Keeper of Crows (Keeper of Crows #1)(13)
“You’re full of questions, girl,” Gus answered.
“You would be, too.”
His brows kissed one another. “Suppose I would. It is a risk to leave, but if we catch a floater, it’s more than worth it.”
“Did you just call us floaters?”
Gus smirked. “Ironic, eh? Just like shit in a bowl, you are.”
“Fuck you, Gus.” I kept walking behind him. “Anyone ever tell you you’re a dick?”
He shot a nasty look my way, or maybe that was his happy face. I couldn’t tell.
Pamela wept. She lamented over the people she left behind, pleading with Gus and Chester to release her, to let her go back home.
“Please, I have two little boys. They need me. Their father works nights. I need to help my elderly mother. My family depends on me. I have to go back. Please!”
I kept quiet for once, letting her work the pity angle. I didn’t have anyone to go back to. No one cared if I was here, or in the hospital bed fighting for every breath. No one cared if I lived or died. But I wasn’t above lying and creating a worse sob story if it worked for her. Even though I doubted it would. I had a feeling that Chester and Gus didn’t care about the sad lives of ‘floaters.’
*
The streetlights were busted out, chunks of plastic and glass lying beneath them on the asphalt. It wouldn’t have mattered if they were lit. Nothing could brighten the dull in this place. Except the graffiti—which was everywhere, and it, too, was comprised of gray pigments, though the words themselves were colorful and mostly consisted of four letters. Pamela gasped when she read a few of them.
“What kind of place is this?” She began hiccupping in earnest.
Gus just laughed. “This is the bad part of town.”
“I haven’t seen a good part yet,” I smarted off.
Chester smiled and quickly tugged my leash tight. The lightning burned the back of my neck with a sickening fizzing sound. “I’m starting to think you don’t like me, Chester—a fact that hurts my feelings.”
He stopped and tilted his head. “You’re the strangest floater I’ve ever seen. Most are like her.” He jutted his chin toward Pam, who swiped the snot on her face with the heel of her palm.
“You’d prefer a hot mess over joyfully complacent?”
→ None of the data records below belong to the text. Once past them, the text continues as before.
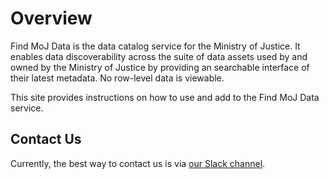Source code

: <!-- Do not delete this file it is the website entry point -->

# Overview

Find MoJ Data is the data catalog service for the Ministry of Justice. It enables data discoverability across the suite of data assets used by and owned by the Ministry of Justice by providing an searchable interface of their latest metadata. No row-level data is viewable.

This site provides instructions on how to use and add to the Find MoJ Data service.

## Contact Us

Currently, the best way to contact us is via [our Slack channel](https://moj.enterprise.slack.com/archives/C06NPM2200N).
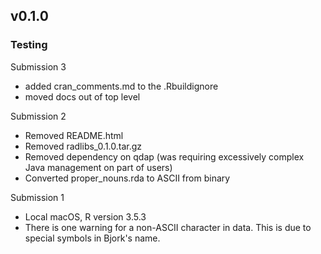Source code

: ## v0.1.0

### Testing

Submission 3

- added cran_comments.md to the .Rbuildignore
- moved docs out of top level

Submission 2

- Removed README.html
- Removed radlibs_0.1.0.tar.gz
- Removed dependency on qdap (was requiring excessively complex Java management on part of users)
- Converted proper_nouns.rda to ASCII from binary

Submission 1

- Local macOS, R version 3.5.3
- There is one warning for a non-ASCII character in data. This is due to special symbols in Bjork's name.
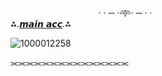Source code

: ㅤㅤ ㅤㅤ ㅤㅤㅤ ㅤㅤㅤ· · ─ ·𖥸· ─ · ·
ㅤ ㅤ ㅤㅤㅤㅤㅤㅤㅤㅤㅤㅤㅤ
ㅤ ㅤㅤㅤㅤ⁂.[𝙢𝙖𝙞𝙣 𝙖𝙘𝙘](https://github.com/rxuge).⁂ 

![1000012258](https://files.catbox.moe/99t7ff.png)

⫘⫘⫘⫘⫘⫘⫘⫘⫘⫘⫘⫘⫘⫘⫘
His nose wrinkled. “No, I guess not. Come on. We ain’t got all day.”
There was no sun. Maybe it was already night in this place. How would you be able to tell? Did time even matter? A minute could have passed on Earth, or maybe a week, a year.
Chester stiffened. “Crossing the boundary with two will be interesting.”
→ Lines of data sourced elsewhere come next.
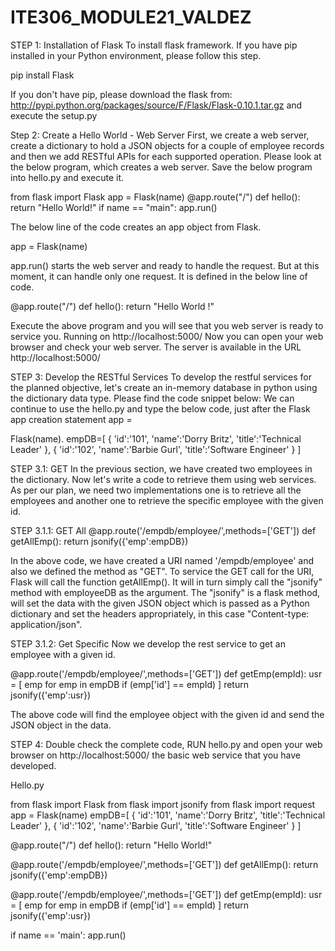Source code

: # ITE306_MODULE21_VALDEZ
STEP 1: Installation of Flask
To install flask framework. If you have pip installed in your Python environment, please follow this step.

pip install Flask

If you don't have pip, please download the flask from: http://pypi.python.org/packages/source/F/Flask/Flask-0.10.1.tar.gz and execute the setup.py

Step 2: Create a Hello World - Web Server
First, we create a web server, create a dictionary to hold a JSON objects for a couple of employee records and then we add RESTful APIs for each supported operation. Please look at the below program, which creates a web server. Save the below program into hello.py and execute it.

from flask import Flask app = Flask(name) @app.route("/") def hello(): return "Hello World!" if name == "main": app.run()

The below line of the code creates an app object from Flask.

app = Flask(name)

app.run() starts the web server and ready to handle the request. But at this moment, it can handle only one request. It is defined in the below line of code.

@app.route("/") def hello(): return "Hello World !"

Execute the above program and you will see that you web server is ready to service you. Running on http://localhost:5000/ Now you can open your web browser and check your web server. The server is available in the URL http://localhost:5000/

STEP 3: Develop the RESTful Services
To develop the restful services for the planned objective, let's create an in-memory database in python using the dictionary data type. Please find the code snippet below: We can continue to use the hello.py and type the below code, just after the Flask app creation statement app =

Flask(name). empDB=[ { 'id':'101', 'name':'Dorry Britz', 'title':'Technical Leader' }, { 'id':'102', 'name':'Barbie Gurl', 'title':'Software Engineer' } ]

STEP 3.1: GET
In the previous section, we have created two employees in the dictionary. Now let's write a code to retrieve them using web services. As per our plan, we need two implementations one is to retrieve all the employees and another one to retrieve the specific employee with the given id.

STEP 3.1.1: GET All
@app.route('/empdb/employee/',methods=['GET']) def getAllEmp(): return jsonify({'emp':empDB})

In the above code, we have created a URI named '/empdb/employee' and also we defined the method as "GET". To service the GET call for the URI, Flask will call the function getAllEmp(). It will in turn simply call the "jsonify" method with employeeDB as the argument. The "jsonify" is a flask method, will set the data with the given JSON object which is passed as a Python dictionary and set the headers appropriately, in this case "Content-type: application/json".

STEP 3.1.2: Get Specific
Now we develop the rest service to get an employee with a given id.

@app.route('/empdb/employee/',methods=['GET']) def getEmp(empId): usr = [ emp for emp in empDB if (emp['id'] == empId) ] return jsonify({'emp':usr})

The above code will find the employee object with the given id and send the JSON object in the data.

STEP 4:
Double check the complete code, RUN hello.py and open your web browser on http://localhost:5000/ the basic web service that you have developed.

Hello.py

from flask import Flask from flask import jsonify from flask import request app = Flask(name) empDB=[ { 'id':'101', 'name':'Dorry Britz', 'title':'Technical Leader' }, { 'id':'102', 'name':'Barbie Gurl', 'title':'Software Engineer' } ]

@app.route("/") def hello(): return "Hello World!"

@app.route('/empdb/employee/',methods=['GET']) def getAllEmp(): return jsonify({'emp':empDB})

@app.route('/empdb/employee/',methods=['GET']) def getEmp(empId): usr = [ emp for emp in empDB if (emp['id'] == empId) ] return jsonify({'emp':usr})

if name == 'main': app.run()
“I’ve never done it,” said Gus, his tone serious.
“Me either,” replied Chester.
“I thought you said you’d caught two floaters before, but it had been a while?” The men shrugged at me in turn. Liars. Lying bastards. They’d never caught two at once. Not that this was real…but, still. How hard could passing a boundary be? Don’t mind us, we’re just out for a stroll across the boundary.
“So, you gonna tell us what the boundary is and how it’ll affect us?”
Pamela made a high-pitched shrieking noise from her throat. “Are we going to die?” she wailed.
I snorted. “Pretty sure we’re already mostly dead.”
“I died in a car wreck! It wasn’t even my fault. You? You’re some psycho. You look like you’ve been in a horror movie. What did you do? Slit your wrists? Take a hand full of pills?”
Checking my wrists to make sure, I saw there were no marks. I narrowed my eyes at her, grinding to a stop, which made Gus stop. Chester and Pam did, too. “I’m the only one here on your side, lady,” I retorted. “I may be handling this situation differently than you, but I’m waist deep in this shit regardless.”
She inhaled some more hiccups. “Y-you act like this is a joke, but this is really happening! It’s not a dream.”
“How do you know?”
“I’ve pinched myself. I have real tears. I can’t get relief from this heavy stone of dread that’s crushing my chest. Don’t you feel it? Don’t you feel the gray, the evil, seeping into your soul?”
“Is that what we are?” I snapped. “Because souls don’t cry! Souls don’t have hair or skin that burns! They’re like ghosts, and, though they may float, they don’t get dragged with lightning leashes!”
She shook her head, stumbling over a manhole cover. “I didn’t think so either, but it’s like we changed somehow. We were in the hospital, in our bodies, and then we weren’t, and then we were taken and brought here...”
Pam prattled on in nonsensical rabbit trails, earning a few sharp tugs from Chester. I pretended to listen. This nightmare had to be close to over.
Caws echoed between the abandoned buildings as a murder of crows swirled overhead. “Where did all of those come from?” I said to myself.
“They won’t hurt ya, but this complicates things. The Keeper’s near,” Gus muttered. “If we hurry, we can rush through the gates.”
“The Keeper?”
“Yeah. The Keeper of Crows.”
That explained everything. Not.
Chester and Gus slowed their steps and reeled us in close as they looked around at the rooftops and in the alleys. Their eyes scanned the windows of the apartment complexes, darting from one place to the next. Pamela was shaking all over.